Building Law Monthly
PANATOWN IN THE HOUSE OF LORDS: NO SUBSTANTIAL DAMAGES
DUTY OF CARE DEED DEFEATS BOTH DUNLOP/ALBAZERO EXCEPTION AND LORD GRIFFITHS’s PRINCIPLE
The decision of the Court of Appeal in
Panatown
has finally reached the House of Lords:
Alfred McAlpine Construction Ltd
v
Panatown Ltd
[2000] BLR 331, HL. By a bare majority, the House has reversed the Court of Appeal on the ground that the duty of care deed (‘DCD’) given
directly by the defaulting contractors to the third party owners of the site prevented this from being a ‘black hole’ case
and disabled the innocent contracting party from recovering substantial damages based on the cost of rectifying the defective
work.
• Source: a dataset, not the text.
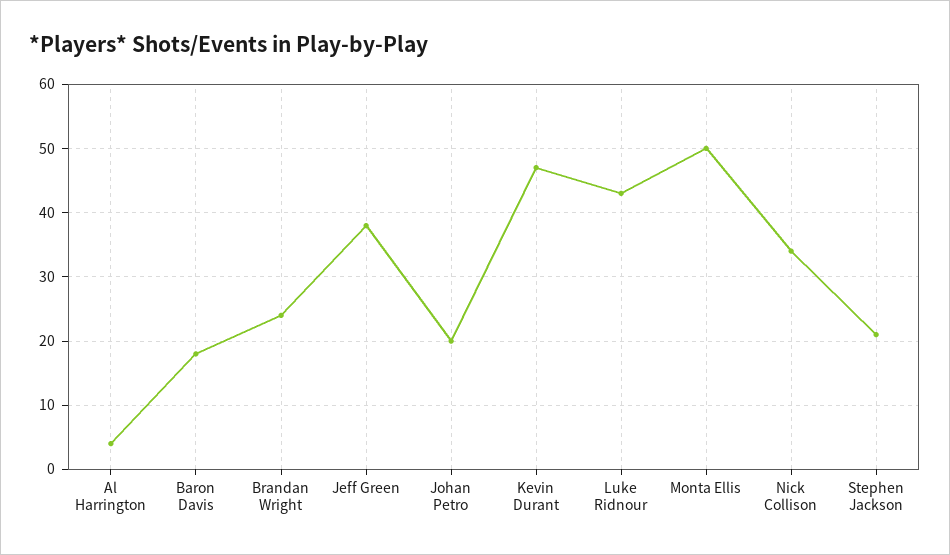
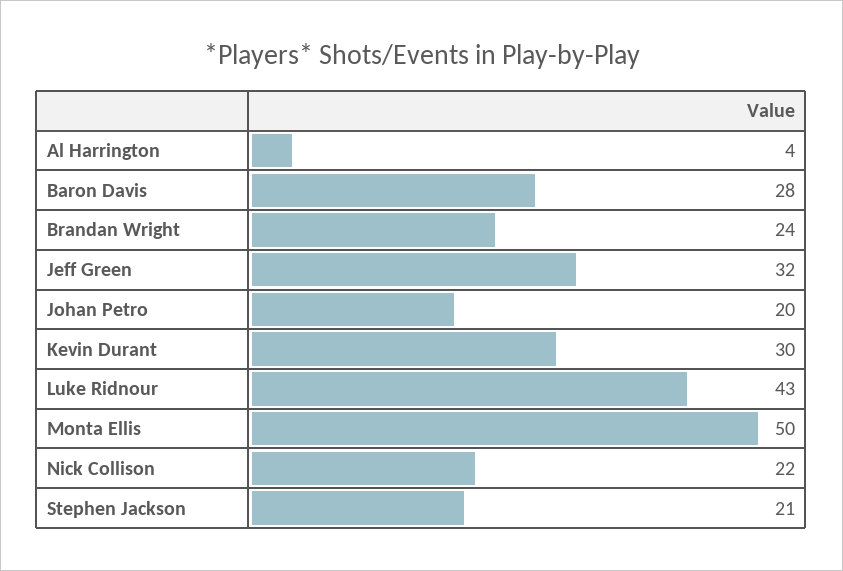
Baron Davis: 18 -> 28
Jeff Green: 38 -> 32
Kevin Durant: 47 -> 30
Nick Collison: 34 -> 22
In reaching this result, the majority favoured a strict application of Lord Diplock’s exceptional principle of damages
in
The Albazero
[1977] AC 774, HL, and (it seems) a restrictive interpretation of the principle of damages stated by Lord Griffiths in
Linden Gardens Trust Ltd
v
Lenesta Sludge Disposals Ltd
;
St Martins Property Corporation Ltd
v
Sir Robert McAlpine Ltd
[1994] 1 AC 85, HL (hereafter ‘
St Martins
’). All five members of the Lords gave individual speeches. The result is not only a strong body of dissent (from Lord Goff
of Chieveley and Lord Millett) but a tantalising mix of the pragmatic and the conceptual, with rather less internal reconciliation
than one might have wished. Regrettably, some of the conceptual questions receive diverse treatment among the various speeches.
In the result, coaxing a set of propositions with majority support from their Lordships’ analyses is no easy task.